Rangkaian Latihan:
A: Berdasarkan kutipan teks tentang penyaluran zakat, jelaskan dalam satu sampai tiga kalimat alasan sebagian fuqaha yang dinukil Alqoffal membolehkan sedekah disalurkan ke seluruh bentuk kebaikan.
B: Salin dengan tepat bagian kutipan teks tentang penyaluran zakat yang dimulai dengan "Meskipun demikian kita" dan berlanjut hingga "yang empat tsb.".
C: Menurut kutipan teks tentang penyaluran zakat, imam siapa yang kabarnya beredar membolehkan zakat diserahkan kepada selain tentara perang?

Kutipan Teks:

★ ★ ★ ★ ★

Meskipun demikian kita tidak menutup mata bahwa memang ada pendapat-pendapat yang dikemukakan oleh Ulama pengikut masing-masing Madzhab yang mayoritasnya bertentangan dengan pendapat yang mu'tamad dalam Madzhab masing-masing.

Karena mengingat Rata-rata mereka yang memperbolehkan Guru-guru Agama itu berhak menerima Zakat Fitroh karena berdalih dengan beberapa referensi dari kitab-kitab lintas Madzhab yang empat tsb.



Berikut yang bisa saya tulis :


1. Perkataan Al-Imam Alqoffal seperti yang disebutkan Oleh Al-Imam Alfakhru Ar-rozie didalam Tafsirnya yang kemudian dikutip Oleh As syekh Muhammad Nawawie Bin Umar Albantenie didalam Tafsirnya Marahullabid / Attafsirulmunir


ونقل القفال عن بعض الفقهاء أنهم اجازوا صرف الصدقات إلى جميع وجوه الخير من تكفين الموتى وبناء الحصون وعمارة المسجد لان قوله تعالى فى سبيل الله عام فى الكل ( تفسير المنير الجزء الأول ص ٢٤٤ )


Alqoffal menukil didalam Tafsirnya dari sebagian Fuqoha, bahwasanya mereka memperbolehkan menyalurkan Sedekah (Zakat) kepada seluruh bentuk kebaikan, seperti kafan untuk mayat, membangun benteng pertahanan, pembangunan masjid, karena Firman-Nya (Allah) Fie Sabilillah meliputi semuanya.


2. Dewasa ini ada beredar bahwa Al-Imam Al-Qastalanie Assyafi'ie memperbolehkan untuk menyerahkan Zakat kepada selain tentara perang, seperti para penuntut Ilmu Agama, pemandu kebenaran, penuntut keadilan, penegak kejujuran, penceramah, pembimbing dan para pembela Agama Yang Suci ini.

★ ★ ★ ★ ★

Bagian Data:
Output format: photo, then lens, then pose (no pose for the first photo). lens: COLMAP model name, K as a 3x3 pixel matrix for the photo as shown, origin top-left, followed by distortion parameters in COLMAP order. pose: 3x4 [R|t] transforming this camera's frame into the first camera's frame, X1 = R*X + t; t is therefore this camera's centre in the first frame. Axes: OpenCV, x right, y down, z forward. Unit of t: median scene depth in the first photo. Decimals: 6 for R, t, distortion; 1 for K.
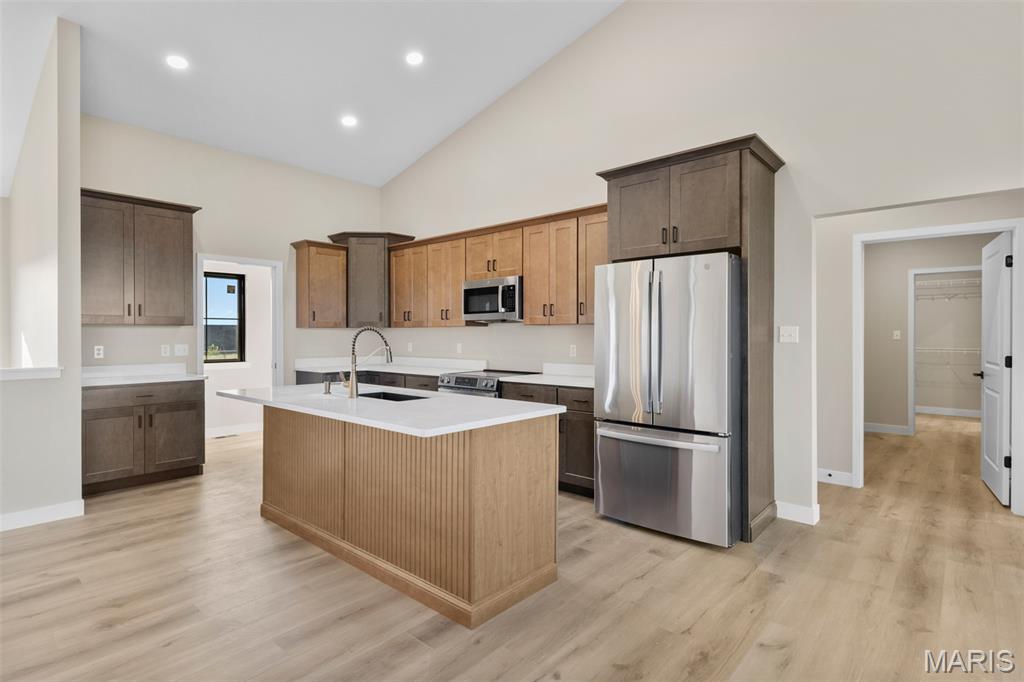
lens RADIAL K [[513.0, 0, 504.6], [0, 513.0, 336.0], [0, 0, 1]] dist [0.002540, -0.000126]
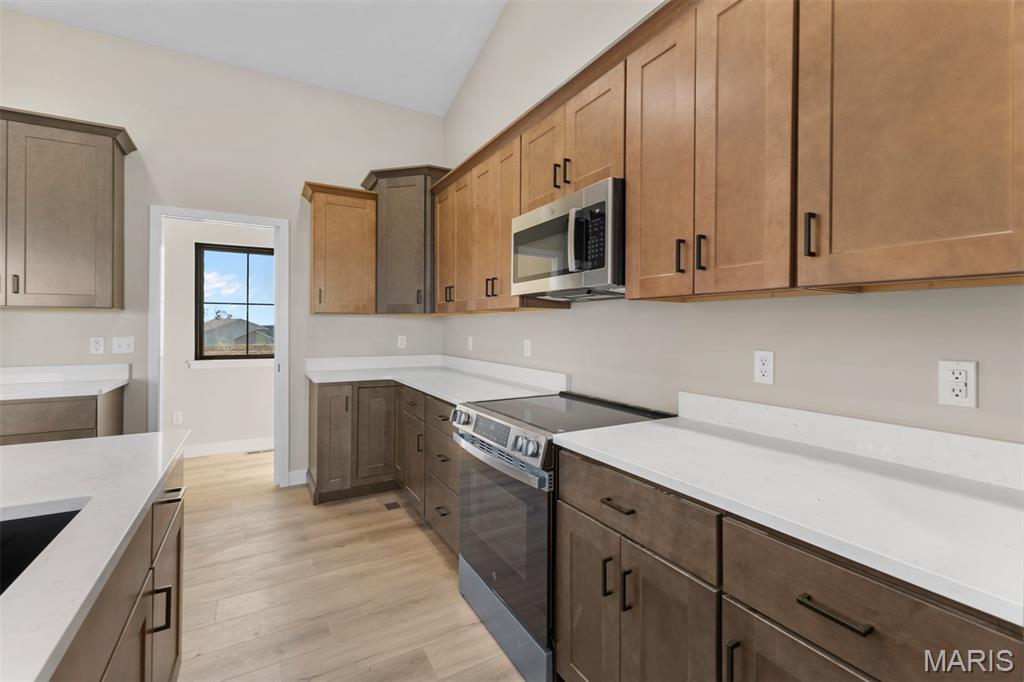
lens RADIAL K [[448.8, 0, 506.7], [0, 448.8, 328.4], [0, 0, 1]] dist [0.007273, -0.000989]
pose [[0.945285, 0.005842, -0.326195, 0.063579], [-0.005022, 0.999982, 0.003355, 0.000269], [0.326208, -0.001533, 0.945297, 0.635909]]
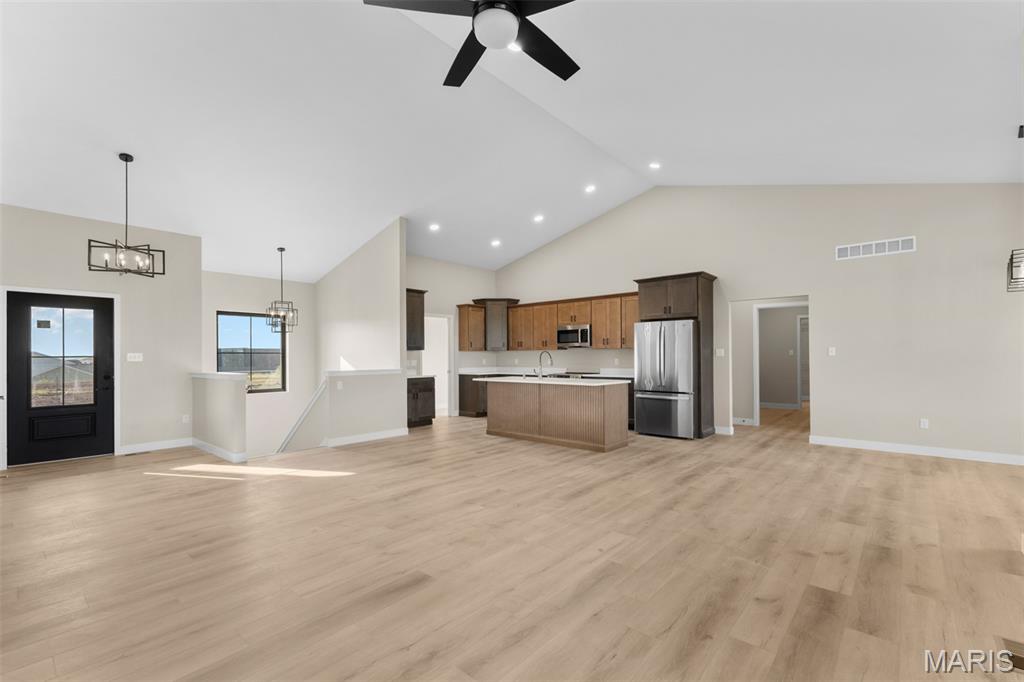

★ ★ ★ ★ ★

Kunci Jawaban:
A: Mereka membolehkannya karena firman Allah "Fie Sabilillah" dipandang meliputi semua bentuk kebaikan. Karena itu, sedekah (zakat) boleh disalurkan untuk kafan mayat, pembangunan benteng pertahanan, dan pembangunan masjid.

B:
Meskipun demikian kita tidak menutup mata bahwa memang ada pendapat-pendapat yang dikemukakan oleh Ulama pengikut masing-masing Madzhab yang mayoritasnya bertentangan dengan pendapat yang mu'tamad dalam Madzhab masing-masing.

Karena mengingat Rata-rata mereka yang memperbolehkan Guru-guru Agama itu berhak menerima Zakat Fitroh karena berdalih dengan beberapa referensi dari kitab-kitab lintas Madzhab yang empat tsb.

C: Al-Imam Al-Qastalanie Assyafi'ie.